3 1/2 Stars (out of 4)

Figure of Beach

By Jeffrey M. Anderson

This quietly sharp, deeply observant movie is about human nature, both the characters' and the audiences'; it plays with our judgments and our preconceived notions with a confident, even-handed touch.

A wealthy family of four is on vacation in Mexico, relaxing in a luxurious hotel with. Alice Bennett (Charlotte Gainsbourg) receives a call and learns that her mother is gravely ill. She decides to cut the vacation short, and orders grown kids Alexa (Albertine Kotting McMillan) and Colin (Samuel Bottomley) to start packing.

At the airport, Neil (Tim Roth) rummages for his passport and mumbles that he forgot his passport. In the ensuing confusion, he slips away, catches a cab and asks to be taken to a hotel... any hotel. On the phone, he lies to Alice about how he's trying to get his passport situation squared away, but instead begins lazing on the beach, drinking beers, and hanging out with local shopgirl Berenice (Iazua Larios). What is going on with Neil?

Written and directed by Michel Franco, Sundown begins almost lazily, with scenes that seem unimportant.

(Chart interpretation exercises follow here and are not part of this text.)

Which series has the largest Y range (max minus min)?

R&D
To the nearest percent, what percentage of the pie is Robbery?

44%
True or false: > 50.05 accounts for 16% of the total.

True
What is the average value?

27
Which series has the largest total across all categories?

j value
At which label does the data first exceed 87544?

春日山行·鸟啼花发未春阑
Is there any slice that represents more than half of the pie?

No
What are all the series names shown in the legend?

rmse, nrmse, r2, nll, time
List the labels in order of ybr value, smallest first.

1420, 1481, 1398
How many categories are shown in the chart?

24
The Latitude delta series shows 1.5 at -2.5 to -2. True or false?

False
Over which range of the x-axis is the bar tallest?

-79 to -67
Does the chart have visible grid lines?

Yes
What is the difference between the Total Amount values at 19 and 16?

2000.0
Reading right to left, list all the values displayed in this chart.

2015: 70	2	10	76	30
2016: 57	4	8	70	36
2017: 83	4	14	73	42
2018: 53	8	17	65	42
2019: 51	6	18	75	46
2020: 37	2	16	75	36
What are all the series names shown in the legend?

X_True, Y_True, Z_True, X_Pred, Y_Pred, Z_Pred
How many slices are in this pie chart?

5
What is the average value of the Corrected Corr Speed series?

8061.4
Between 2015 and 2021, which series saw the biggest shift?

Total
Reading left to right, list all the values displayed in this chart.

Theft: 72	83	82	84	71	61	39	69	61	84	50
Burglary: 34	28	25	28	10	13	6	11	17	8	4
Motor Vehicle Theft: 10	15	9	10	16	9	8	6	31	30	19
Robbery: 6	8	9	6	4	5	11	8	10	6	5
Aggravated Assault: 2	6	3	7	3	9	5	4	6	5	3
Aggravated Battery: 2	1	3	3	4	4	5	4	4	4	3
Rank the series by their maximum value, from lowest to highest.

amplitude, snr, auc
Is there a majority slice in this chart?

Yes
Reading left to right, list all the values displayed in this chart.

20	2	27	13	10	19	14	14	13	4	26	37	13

The family members sleep in the sun, swim, float in the pool, drink cocktails, etc. They eat dinner and argue about a game and try not to look at their phones. The trick here is that Franco wants us to assume what their actual relationship is, and it's likely that most will guess wrong. It's on us to keep checking and re-checking our assumptions and how they relate to what's actually happening.

The opening scenes are merely a test for what comes later. Can we retain sympathy for Neil after he has run out on his family, avoided a funeral, and shirked his duties (even after Alice specifically asked him for help)? Can we retain sympathy for him as he begins to live a life of ease and pleasure?

It helps to employ Ted Lasso's "Be curious, not judgmental." Perhaps Neil is dealing with some kind of fear, surrounding death or funerals? Something else? Either way, Sundown keeps us on our toes, with a rhythm that both relaxes and shocks. It pulses and breathes. And Roth, who is in nearly every shot, gives a bold, measured performance, one of his best.